In case of a say $n \geq 1$ dimensional system, $\dot{X} =AX$, where $X$ is the $n \times 1$ dimensional vector and $A $ is a $n \times n$ square matrix. The initial condition is specified as $X(0) = X_{0}$.
Now I was thinking about this - If $X(t)$ is a solution on the interval $I$, then how do we prove that the 'double derivative ' of $X$ that is $\frac{d^{2}X}{dt^2}$ is also continuous on $I$?
How do we prove this? only idea coming to mind here is - Differentiability implies Continuity and not the converse.
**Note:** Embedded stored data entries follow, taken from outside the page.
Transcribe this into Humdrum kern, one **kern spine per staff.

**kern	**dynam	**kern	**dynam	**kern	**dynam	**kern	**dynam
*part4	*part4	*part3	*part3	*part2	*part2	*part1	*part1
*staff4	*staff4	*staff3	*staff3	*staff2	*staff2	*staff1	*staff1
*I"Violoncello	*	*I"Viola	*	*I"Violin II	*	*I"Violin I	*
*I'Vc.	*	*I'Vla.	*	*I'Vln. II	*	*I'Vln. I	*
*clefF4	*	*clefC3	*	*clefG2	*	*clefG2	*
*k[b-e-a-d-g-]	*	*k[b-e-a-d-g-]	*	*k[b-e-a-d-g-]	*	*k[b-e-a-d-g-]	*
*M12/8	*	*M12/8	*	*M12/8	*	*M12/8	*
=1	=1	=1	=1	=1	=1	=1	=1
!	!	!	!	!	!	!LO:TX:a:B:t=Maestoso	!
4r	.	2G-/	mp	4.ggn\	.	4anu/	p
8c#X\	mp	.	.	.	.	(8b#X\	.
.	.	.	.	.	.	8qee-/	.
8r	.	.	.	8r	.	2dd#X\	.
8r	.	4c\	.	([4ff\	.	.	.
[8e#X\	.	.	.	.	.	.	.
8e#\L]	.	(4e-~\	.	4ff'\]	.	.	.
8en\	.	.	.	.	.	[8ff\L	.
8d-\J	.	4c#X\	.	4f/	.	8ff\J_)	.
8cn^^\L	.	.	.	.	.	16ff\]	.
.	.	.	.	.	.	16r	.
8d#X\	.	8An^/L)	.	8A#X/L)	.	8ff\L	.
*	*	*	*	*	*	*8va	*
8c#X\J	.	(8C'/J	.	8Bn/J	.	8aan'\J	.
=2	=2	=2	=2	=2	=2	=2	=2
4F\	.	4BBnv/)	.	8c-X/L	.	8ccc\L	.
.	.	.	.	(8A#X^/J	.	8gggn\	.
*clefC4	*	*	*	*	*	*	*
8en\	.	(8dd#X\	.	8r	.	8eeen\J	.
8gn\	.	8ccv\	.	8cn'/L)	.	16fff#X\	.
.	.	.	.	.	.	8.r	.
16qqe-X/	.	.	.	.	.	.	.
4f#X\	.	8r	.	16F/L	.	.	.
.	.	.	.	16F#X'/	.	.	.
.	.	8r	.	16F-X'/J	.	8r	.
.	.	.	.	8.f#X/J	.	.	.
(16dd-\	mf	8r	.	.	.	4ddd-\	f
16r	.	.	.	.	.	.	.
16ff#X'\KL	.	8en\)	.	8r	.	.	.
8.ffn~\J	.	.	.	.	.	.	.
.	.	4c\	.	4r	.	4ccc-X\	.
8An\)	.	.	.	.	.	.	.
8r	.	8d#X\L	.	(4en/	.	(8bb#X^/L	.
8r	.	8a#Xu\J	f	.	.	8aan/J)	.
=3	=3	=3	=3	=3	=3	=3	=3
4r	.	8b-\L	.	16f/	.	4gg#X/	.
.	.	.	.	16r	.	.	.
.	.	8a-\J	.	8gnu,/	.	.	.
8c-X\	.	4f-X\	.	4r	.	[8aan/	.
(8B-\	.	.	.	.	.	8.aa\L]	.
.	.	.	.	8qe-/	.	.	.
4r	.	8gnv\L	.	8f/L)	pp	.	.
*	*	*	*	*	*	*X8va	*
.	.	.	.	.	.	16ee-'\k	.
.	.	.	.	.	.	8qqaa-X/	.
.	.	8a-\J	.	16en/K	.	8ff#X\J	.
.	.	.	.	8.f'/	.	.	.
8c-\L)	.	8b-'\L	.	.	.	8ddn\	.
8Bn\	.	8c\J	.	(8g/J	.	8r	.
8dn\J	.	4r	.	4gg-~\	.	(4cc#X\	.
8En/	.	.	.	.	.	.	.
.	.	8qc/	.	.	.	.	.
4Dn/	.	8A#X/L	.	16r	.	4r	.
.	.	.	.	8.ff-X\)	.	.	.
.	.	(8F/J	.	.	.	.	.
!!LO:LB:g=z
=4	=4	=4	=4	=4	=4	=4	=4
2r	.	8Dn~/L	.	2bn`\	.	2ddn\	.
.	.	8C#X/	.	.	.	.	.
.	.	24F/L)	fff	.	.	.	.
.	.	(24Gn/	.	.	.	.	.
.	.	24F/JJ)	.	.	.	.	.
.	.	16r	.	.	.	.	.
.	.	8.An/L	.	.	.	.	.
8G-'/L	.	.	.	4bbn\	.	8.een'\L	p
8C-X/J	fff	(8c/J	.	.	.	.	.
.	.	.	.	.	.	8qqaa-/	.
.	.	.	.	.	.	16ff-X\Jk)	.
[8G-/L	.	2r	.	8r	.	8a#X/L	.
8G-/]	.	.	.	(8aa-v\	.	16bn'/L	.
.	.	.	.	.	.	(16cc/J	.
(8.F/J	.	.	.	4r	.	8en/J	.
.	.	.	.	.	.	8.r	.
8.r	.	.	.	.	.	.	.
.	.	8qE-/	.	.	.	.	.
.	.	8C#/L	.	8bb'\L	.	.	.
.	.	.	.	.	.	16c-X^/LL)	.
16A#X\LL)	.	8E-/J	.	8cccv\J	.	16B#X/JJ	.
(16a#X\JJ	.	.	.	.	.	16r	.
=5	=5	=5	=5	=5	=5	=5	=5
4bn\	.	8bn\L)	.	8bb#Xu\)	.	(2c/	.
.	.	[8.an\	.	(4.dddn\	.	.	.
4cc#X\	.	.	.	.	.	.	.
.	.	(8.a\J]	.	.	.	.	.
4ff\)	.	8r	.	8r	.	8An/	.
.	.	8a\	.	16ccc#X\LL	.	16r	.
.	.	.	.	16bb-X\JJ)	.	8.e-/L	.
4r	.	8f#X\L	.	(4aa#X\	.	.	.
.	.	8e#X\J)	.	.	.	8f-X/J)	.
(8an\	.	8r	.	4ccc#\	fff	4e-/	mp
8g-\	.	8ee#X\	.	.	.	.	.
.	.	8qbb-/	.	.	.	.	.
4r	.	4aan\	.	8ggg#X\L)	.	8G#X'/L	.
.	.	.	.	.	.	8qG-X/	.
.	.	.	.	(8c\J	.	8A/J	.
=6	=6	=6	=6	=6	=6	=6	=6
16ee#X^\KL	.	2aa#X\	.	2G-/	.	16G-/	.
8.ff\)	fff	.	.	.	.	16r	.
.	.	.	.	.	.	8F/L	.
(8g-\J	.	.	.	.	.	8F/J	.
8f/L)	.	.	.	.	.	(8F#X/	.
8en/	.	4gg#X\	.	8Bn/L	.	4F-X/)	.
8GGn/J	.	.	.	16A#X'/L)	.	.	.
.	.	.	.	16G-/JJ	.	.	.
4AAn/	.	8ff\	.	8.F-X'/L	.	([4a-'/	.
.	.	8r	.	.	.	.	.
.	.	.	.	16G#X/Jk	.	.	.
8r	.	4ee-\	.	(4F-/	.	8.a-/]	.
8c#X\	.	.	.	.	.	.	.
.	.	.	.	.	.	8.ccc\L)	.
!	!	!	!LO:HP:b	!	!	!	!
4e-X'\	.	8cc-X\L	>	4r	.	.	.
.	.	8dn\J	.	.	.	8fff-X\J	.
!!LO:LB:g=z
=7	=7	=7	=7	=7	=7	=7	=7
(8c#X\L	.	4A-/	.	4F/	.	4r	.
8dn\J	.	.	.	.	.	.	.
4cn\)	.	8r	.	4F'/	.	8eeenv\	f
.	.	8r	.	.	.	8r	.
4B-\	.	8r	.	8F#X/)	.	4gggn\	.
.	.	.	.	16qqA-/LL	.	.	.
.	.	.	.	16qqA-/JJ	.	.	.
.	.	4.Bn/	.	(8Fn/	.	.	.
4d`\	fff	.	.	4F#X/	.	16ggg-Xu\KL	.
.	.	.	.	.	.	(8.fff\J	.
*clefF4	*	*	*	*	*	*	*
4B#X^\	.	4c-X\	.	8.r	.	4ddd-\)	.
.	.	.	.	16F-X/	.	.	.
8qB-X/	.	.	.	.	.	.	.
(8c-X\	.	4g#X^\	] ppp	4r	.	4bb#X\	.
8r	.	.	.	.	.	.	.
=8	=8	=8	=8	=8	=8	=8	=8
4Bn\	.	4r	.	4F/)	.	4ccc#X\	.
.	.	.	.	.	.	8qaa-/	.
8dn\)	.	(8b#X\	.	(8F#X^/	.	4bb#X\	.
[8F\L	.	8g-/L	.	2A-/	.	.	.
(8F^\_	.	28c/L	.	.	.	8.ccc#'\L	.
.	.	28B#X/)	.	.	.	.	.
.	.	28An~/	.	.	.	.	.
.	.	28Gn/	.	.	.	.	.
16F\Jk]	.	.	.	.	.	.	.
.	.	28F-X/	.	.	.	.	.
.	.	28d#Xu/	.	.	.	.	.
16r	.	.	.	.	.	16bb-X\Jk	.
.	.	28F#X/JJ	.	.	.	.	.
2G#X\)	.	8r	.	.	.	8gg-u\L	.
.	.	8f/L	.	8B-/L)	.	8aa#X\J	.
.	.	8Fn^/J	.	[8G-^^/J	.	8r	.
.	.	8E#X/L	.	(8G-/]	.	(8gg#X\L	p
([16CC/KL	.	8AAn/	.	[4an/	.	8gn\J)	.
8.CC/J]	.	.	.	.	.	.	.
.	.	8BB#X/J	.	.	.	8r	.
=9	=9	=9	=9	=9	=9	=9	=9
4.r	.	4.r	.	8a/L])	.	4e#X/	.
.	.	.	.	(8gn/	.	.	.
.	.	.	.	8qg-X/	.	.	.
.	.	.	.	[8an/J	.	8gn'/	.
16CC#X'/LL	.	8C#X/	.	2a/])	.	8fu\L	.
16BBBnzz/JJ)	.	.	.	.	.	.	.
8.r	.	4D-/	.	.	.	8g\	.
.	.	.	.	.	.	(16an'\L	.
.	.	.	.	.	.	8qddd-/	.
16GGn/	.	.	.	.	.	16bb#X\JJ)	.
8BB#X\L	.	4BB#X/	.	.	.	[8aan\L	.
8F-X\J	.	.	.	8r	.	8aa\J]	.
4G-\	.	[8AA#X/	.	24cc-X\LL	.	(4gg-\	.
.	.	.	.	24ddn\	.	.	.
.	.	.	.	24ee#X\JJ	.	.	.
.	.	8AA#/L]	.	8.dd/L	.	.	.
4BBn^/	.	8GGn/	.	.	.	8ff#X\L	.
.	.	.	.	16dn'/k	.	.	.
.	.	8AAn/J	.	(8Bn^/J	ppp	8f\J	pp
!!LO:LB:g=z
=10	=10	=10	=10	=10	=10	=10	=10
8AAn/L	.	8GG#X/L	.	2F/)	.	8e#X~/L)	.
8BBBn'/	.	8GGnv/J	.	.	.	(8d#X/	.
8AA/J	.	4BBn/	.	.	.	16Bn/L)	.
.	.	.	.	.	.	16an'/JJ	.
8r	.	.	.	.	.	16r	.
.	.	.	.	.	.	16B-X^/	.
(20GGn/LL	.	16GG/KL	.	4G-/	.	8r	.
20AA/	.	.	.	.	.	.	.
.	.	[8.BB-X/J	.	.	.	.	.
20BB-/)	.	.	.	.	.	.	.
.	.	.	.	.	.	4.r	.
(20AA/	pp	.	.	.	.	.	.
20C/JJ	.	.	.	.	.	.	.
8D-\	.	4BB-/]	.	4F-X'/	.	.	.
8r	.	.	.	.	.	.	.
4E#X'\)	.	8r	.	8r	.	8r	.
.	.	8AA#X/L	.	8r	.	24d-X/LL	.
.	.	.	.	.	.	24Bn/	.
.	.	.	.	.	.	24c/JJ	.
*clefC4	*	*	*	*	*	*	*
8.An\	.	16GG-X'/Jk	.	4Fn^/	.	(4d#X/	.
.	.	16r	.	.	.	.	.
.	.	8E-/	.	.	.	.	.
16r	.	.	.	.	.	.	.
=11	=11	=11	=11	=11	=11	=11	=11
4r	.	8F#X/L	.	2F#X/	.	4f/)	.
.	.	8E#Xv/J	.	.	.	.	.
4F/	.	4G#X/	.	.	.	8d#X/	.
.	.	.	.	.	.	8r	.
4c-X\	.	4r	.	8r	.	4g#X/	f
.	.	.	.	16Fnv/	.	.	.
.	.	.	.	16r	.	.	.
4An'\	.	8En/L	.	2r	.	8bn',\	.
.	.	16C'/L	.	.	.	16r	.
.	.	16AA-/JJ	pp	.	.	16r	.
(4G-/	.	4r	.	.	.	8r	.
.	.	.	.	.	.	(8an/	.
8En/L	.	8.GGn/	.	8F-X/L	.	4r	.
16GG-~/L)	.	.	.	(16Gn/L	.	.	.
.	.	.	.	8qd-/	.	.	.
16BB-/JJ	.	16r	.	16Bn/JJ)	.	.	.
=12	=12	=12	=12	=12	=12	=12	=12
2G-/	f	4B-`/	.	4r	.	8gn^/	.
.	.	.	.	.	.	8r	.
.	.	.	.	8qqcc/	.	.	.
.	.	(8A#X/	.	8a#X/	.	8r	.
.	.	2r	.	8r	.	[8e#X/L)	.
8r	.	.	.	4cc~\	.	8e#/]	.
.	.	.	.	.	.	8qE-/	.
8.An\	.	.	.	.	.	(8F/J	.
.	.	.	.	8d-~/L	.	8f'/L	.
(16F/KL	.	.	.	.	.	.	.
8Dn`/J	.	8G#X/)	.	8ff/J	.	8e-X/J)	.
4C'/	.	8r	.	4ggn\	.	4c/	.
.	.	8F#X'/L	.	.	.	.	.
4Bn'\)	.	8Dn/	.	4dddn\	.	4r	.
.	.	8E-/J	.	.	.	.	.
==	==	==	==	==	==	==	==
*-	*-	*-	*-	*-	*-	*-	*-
So since $\dot{X}$ exists so it is differentiable, so $\dot{X}$ is continuous, now since $\dot{X}$ is continuous but yet we donot know about the differentiability of $\dot{X}$ that is the double derivative? still we want to prove the continuityof the double derivative of $X$ on $I$?
To elaborate on Alan Muniz's comment:
Suppose you want to solve an ODE of the form $\dot{x}(t)=F(x(t))$, where $x$ should be a function $\mathbb{R}\to\mathbb{R}^n$ and $F\in C^K(\mathbb{R}^n\to\mathbb{R}^n)$. A strong solution has at least one derivative; i.e. $x\in C^1(\mathbb{R}\to\mathbb{R}^n)$. I claim that in fact $x\in C^{K+1}$.
To see this, work by induction. Suppose $x$ has $k$ derivatives, with $k\leq K$. Since the existence of derivatives is preserved by function composition (that's the chain rule), we have $F\circ x\in C^k$. But $\dot{x}=F\circ x$, so $x$ has a $(k+1)$st derivative. Now repeat until $k=K+1$.